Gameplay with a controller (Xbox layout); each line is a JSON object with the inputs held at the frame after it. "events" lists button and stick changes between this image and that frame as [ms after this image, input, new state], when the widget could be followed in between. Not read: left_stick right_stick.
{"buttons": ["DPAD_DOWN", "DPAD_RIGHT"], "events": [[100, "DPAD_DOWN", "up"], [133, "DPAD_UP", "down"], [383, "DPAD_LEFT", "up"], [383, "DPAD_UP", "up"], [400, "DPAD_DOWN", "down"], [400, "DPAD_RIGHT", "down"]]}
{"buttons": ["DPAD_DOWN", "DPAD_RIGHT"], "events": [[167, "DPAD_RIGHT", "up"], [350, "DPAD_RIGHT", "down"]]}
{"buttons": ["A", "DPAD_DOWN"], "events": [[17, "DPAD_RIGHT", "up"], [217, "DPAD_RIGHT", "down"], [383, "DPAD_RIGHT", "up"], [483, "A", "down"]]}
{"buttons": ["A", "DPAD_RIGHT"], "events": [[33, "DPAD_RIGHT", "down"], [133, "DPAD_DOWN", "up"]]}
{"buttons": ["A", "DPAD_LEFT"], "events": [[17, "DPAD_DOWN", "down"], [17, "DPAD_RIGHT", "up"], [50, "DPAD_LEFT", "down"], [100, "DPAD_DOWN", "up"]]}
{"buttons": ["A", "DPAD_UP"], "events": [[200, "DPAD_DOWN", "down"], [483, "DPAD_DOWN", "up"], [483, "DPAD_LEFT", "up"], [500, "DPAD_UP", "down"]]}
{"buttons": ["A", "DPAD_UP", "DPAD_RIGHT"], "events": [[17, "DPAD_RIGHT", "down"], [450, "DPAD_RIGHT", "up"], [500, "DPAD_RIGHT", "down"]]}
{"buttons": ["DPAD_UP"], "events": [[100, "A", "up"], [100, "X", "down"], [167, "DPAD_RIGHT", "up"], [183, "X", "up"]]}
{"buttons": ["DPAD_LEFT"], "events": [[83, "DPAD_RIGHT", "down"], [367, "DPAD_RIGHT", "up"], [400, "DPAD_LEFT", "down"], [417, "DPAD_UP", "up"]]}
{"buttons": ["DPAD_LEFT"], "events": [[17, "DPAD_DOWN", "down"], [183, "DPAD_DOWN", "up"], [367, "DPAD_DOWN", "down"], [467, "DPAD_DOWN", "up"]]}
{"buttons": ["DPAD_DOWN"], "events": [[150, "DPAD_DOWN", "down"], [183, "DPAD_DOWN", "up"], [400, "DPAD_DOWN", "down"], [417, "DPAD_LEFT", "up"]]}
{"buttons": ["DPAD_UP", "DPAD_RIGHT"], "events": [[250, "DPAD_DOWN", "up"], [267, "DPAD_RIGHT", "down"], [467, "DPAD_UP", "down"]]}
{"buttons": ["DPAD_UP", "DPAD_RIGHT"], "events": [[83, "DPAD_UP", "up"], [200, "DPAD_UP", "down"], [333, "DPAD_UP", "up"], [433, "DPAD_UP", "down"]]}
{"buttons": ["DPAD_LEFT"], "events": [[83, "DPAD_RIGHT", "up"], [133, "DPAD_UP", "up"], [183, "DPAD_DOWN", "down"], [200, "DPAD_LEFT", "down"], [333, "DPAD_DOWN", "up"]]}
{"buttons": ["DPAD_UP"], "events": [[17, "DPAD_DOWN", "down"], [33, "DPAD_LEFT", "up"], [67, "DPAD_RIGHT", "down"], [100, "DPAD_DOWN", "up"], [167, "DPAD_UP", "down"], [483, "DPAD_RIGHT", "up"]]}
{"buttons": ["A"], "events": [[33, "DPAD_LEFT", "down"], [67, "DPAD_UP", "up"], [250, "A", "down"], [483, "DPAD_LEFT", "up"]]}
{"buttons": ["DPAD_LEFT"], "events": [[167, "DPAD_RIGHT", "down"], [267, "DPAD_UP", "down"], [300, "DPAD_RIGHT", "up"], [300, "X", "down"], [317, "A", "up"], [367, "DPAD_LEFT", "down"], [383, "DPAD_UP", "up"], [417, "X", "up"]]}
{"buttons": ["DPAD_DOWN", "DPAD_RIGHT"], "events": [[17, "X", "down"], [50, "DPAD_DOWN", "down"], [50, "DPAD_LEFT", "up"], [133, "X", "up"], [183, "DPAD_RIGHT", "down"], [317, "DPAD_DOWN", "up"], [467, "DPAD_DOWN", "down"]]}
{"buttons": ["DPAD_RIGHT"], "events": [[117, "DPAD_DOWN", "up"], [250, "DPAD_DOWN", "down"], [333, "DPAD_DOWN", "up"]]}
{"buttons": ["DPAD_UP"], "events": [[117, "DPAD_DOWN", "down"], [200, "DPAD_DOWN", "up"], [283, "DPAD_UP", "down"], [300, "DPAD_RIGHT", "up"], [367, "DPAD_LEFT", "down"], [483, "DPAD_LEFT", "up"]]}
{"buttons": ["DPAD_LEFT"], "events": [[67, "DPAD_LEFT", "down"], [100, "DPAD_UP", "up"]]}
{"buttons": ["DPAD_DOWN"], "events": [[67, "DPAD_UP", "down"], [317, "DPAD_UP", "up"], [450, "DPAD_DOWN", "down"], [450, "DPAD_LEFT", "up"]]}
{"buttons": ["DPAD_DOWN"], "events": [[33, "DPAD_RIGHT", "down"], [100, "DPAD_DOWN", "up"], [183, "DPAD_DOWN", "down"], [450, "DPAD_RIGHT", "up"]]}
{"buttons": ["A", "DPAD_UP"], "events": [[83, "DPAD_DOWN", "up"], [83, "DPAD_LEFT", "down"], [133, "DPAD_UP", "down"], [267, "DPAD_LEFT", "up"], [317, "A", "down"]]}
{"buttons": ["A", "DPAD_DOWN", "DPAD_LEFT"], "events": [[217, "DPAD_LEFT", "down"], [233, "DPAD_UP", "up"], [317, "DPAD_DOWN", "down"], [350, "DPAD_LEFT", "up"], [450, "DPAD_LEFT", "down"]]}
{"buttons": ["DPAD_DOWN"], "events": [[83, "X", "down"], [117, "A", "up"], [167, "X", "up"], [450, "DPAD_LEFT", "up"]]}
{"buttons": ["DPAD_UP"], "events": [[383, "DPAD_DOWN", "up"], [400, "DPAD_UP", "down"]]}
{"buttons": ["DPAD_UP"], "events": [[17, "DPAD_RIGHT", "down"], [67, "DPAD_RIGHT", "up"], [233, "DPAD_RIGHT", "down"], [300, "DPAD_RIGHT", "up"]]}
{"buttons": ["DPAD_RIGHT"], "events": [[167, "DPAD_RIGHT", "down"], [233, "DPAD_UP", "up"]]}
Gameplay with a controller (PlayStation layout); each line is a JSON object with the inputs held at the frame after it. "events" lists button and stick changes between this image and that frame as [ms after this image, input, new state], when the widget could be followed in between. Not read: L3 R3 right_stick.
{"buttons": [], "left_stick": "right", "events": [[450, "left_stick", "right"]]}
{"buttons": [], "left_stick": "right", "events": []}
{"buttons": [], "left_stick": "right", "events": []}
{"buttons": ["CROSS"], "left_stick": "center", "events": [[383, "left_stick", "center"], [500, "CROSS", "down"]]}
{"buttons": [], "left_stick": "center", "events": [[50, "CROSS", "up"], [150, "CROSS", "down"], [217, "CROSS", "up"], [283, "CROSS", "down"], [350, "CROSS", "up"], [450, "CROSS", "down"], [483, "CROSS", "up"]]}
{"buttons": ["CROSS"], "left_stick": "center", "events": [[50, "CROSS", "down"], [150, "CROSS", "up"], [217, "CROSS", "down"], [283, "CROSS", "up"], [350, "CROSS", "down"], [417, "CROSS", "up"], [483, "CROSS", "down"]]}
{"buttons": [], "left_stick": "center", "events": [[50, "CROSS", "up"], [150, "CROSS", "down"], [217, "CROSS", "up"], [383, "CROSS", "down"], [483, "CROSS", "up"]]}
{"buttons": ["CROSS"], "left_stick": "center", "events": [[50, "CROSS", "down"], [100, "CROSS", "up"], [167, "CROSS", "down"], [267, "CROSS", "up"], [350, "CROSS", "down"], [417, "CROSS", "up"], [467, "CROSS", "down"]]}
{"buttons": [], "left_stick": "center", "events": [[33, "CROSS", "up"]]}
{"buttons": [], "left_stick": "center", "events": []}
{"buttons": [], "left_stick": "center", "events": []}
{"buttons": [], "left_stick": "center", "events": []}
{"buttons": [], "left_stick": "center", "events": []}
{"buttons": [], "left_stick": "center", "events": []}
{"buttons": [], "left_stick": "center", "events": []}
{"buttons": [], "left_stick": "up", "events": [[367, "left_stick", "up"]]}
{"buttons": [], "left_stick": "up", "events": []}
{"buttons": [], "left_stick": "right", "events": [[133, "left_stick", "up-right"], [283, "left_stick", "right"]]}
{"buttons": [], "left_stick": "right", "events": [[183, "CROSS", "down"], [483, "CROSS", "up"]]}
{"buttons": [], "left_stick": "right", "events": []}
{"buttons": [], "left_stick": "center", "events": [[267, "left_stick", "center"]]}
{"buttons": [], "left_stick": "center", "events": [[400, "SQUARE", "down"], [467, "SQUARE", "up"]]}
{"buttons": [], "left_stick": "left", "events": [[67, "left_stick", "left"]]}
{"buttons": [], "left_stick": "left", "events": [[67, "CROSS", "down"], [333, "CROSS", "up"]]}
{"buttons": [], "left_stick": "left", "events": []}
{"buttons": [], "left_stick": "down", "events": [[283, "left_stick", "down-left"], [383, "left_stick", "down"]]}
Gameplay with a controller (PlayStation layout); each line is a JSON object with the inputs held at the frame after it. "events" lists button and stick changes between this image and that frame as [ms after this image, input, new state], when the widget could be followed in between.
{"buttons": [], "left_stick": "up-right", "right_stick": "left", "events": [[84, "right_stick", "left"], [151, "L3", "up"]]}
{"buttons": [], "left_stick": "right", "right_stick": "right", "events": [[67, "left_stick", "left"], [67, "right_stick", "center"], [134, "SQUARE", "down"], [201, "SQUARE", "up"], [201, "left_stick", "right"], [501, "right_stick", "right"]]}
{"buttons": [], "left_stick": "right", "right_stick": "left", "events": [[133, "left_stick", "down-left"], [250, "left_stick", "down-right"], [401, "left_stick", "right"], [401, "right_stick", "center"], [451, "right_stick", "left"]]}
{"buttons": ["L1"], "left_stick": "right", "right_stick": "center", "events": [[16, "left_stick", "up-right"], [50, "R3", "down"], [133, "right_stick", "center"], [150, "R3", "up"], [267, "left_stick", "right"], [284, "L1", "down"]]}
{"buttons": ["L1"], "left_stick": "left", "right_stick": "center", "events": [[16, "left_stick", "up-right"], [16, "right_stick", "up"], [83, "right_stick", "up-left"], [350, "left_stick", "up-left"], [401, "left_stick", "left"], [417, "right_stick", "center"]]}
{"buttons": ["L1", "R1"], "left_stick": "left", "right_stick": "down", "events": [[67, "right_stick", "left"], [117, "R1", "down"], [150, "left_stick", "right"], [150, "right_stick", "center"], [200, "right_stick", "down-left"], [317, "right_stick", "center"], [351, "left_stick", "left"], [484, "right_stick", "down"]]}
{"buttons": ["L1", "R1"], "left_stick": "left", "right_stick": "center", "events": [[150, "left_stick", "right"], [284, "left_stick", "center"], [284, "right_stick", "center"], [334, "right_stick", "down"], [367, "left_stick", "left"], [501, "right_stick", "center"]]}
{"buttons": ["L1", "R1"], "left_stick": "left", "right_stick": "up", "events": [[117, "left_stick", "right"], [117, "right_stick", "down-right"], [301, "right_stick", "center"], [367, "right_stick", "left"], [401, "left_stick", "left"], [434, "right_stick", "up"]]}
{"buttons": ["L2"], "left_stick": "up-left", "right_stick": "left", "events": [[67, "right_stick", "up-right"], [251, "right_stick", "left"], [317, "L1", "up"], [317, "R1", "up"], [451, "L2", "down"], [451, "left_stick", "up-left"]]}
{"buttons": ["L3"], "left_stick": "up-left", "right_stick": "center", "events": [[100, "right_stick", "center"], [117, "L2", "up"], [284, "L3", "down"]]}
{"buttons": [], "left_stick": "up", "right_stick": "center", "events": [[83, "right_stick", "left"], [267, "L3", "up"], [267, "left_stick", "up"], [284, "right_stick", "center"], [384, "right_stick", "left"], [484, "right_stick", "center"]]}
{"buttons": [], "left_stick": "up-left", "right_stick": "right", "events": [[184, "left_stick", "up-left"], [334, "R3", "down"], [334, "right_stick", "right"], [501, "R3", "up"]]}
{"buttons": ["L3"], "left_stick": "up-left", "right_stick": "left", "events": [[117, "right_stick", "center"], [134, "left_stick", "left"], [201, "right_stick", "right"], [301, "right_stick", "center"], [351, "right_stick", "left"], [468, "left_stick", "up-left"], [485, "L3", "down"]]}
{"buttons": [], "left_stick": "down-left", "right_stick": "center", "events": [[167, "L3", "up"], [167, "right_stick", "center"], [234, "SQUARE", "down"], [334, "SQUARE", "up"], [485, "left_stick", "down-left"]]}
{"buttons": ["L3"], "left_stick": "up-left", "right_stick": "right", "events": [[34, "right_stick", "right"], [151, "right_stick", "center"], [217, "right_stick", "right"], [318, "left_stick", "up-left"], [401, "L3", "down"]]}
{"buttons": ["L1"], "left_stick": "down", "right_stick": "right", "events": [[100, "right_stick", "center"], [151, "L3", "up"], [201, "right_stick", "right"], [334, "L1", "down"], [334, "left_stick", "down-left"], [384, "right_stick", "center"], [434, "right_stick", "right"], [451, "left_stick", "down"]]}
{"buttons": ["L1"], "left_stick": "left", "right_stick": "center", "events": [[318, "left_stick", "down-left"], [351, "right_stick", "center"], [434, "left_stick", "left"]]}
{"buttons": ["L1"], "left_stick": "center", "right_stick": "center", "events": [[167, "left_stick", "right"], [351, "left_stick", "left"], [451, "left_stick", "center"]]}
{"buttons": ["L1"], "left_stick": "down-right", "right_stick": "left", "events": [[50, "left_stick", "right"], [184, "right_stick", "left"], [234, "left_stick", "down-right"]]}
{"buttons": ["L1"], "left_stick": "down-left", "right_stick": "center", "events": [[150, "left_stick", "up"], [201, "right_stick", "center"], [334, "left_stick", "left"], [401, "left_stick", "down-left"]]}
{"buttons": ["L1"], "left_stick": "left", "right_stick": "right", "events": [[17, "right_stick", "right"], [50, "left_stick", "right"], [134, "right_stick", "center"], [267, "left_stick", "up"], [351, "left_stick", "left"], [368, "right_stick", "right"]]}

EXERCISE DIRECTIONS —
Could you report all lines of the listing that hold "changes"?

ANSWER TO THE PROBLEM —
Gameplay with a controller (Xbox layout); each line is a JSON object with the inputs held at the frame after it. "events" lists button and stick changes between this image and that frame as [ms after this image, input, new state], when the widget could be followed in between. Not read: left_stick right_stick.
Gameplay with a controller (PlayStation layout); each line is a JSON object with the inputs held at the frame after it. "events" lists button and stick changes between this image and that frame as [ms after this image, input, new state], when the widget could be followed in between. Not read: L3 R3 right_stick.
Gameplay with a controller (PlayStation layout); each line is a JSON object with the inputs held at the frame after it. "events" lists button and stick changes between this image and that frame as [ms after this image, input, new state], when the widget could be followed in between.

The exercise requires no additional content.